It's alright people shouting out names like "Homer! Virgil! Cicero!" with their school boy eagerness, and indeed these are authors which we all should get acquainted with at some point but simply streaming out names like this betrays an ignorance of the literature in question, its influences and its place in society.

It's all very well shouting out Homer for example but Apollonios had a far, far, greater impact on Virgil than he if you really want to look at the Roman side of things. In fact you can not do any meaningful work on Roman Literature without knowledge of the Alexandrians. Full stop.

Everyone knows Plato and (some) Aristotle but who can profess acquaintance with Empedokles or Labanios? Just because we've blown Plato and Aristotle up into these huge looming messiahs doesn't mean it was necessarily that way in antiquity and if you want to understand the way Ancient philosophy progressed and functioned well then you had better get stuck in there.

So it entirely depends on what era. The short of it is read anything you can get your hands on. The long version is 1) Contextualise. 2) Avoid a schoolboy/Wikipedia approach.

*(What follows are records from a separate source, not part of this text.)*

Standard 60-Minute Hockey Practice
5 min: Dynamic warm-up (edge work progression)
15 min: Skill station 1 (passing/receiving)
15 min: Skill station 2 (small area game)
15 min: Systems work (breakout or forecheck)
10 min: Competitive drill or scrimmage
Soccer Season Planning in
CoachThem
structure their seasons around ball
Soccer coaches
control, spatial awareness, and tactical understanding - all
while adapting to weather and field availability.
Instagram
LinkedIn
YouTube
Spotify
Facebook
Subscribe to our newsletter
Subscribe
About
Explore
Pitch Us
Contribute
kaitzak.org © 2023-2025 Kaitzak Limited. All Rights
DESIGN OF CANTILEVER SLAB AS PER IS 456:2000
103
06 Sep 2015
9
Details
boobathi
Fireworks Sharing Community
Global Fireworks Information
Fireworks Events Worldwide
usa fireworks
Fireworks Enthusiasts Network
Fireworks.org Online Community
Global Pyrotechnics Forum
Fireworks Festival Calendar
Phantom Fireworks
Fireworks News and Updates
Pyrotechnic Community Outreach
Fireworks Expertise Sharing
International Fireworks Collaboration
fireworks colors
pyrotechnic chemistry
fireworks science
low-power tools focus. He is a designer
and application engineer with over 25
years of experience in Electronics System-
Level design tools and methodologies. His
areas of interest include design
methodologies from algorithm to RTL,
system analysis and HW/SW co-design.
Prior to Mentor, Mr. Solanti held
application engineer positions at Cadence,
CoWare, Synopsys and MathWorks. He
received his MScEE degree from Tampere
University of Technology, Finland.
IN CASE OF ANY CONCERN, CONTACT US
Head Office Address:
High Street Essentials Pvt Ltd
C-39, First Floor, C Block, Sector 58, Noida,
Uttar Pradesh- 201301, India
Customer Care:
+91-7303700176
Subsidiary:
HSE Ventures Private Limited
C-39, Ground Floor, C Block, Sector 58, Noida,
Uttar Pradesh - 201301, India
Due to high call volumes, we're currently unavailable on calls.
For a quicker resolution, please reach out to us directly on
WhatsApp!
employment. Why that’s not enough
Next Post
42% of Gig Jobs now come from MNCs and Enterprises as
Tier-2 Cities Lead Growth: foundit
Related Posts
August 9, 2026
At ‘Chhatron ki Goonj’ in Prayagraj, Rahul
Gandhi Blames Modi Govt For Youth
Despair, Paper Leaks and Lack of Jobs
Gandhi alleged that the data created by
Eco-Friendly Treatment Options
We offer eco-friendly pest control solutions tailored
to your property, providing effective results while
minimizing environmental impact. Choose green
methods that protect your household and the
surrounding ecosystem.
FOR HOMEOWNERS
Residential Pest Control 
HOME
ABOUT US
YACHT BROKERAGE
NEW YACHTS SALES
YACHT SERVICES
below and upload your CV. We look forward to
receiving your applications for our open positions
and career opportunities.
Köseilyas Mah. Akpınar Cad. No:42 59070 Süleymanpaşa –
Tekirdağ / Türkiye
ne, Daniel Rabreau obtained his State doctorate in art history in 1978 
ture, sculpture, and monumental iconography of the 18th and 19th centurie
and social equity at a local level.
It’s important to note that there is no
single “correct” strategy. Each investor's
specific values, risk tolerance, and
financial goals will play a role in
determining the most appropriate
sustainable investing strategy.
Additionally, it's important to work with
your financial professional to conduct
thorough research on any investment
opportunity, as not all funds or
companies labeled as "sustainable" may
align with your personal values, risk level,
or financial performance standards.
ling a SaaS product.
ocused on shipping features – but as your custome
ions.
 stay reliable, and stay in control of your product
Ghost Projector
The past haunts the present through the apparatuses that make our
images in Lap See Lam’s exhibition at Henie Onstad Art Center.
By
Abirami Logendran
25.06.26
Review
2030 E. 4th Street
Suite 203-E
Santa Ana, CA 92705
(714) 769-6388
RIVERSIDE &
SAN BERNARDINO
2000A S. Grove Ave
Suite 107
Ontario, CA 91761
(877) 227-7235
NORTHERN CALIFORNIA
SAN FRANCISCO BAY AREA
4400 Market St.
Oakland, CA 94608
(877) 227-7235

There are texts far more representative of the literary scene at the time and interested for a Historian than the most common names. How many people have read Statius for example? Considered the poet par excellence by the Romans of later periods yet ignored nowadays largely due to the opinions of our predecessors who for some reason felt able to dictate what was "tasteful and poetic" better than the Ancients did themselves.
If you're first starting out your study of ancient literature surely it's better to start from the well-studied milestones and work your way around them. Sure Apollonius (whom I must confess I haven't read, my knowledge of latin literature is somewhat limited) probably did have a great impact on Virgil, Philo of Alexandria had a huge impact (or at least clearly articulates) a lot of what first century Juadaism was about, and if you want a full understanding of the subject then you can't not read his works, but I wouldn't deign to recommend him as a starting point when you're first trying to get in touch with the issues at hand. I'd send you straight to Josephus.

This is not necessarily because one had a bigger contemporary impact, Philo was as much an important figure in the decades before the war as Joesphus was when it started. It is purely because resources about Josephus are far more readily available and aimed at audiences that don't already assume a knowledge surrounding the issues.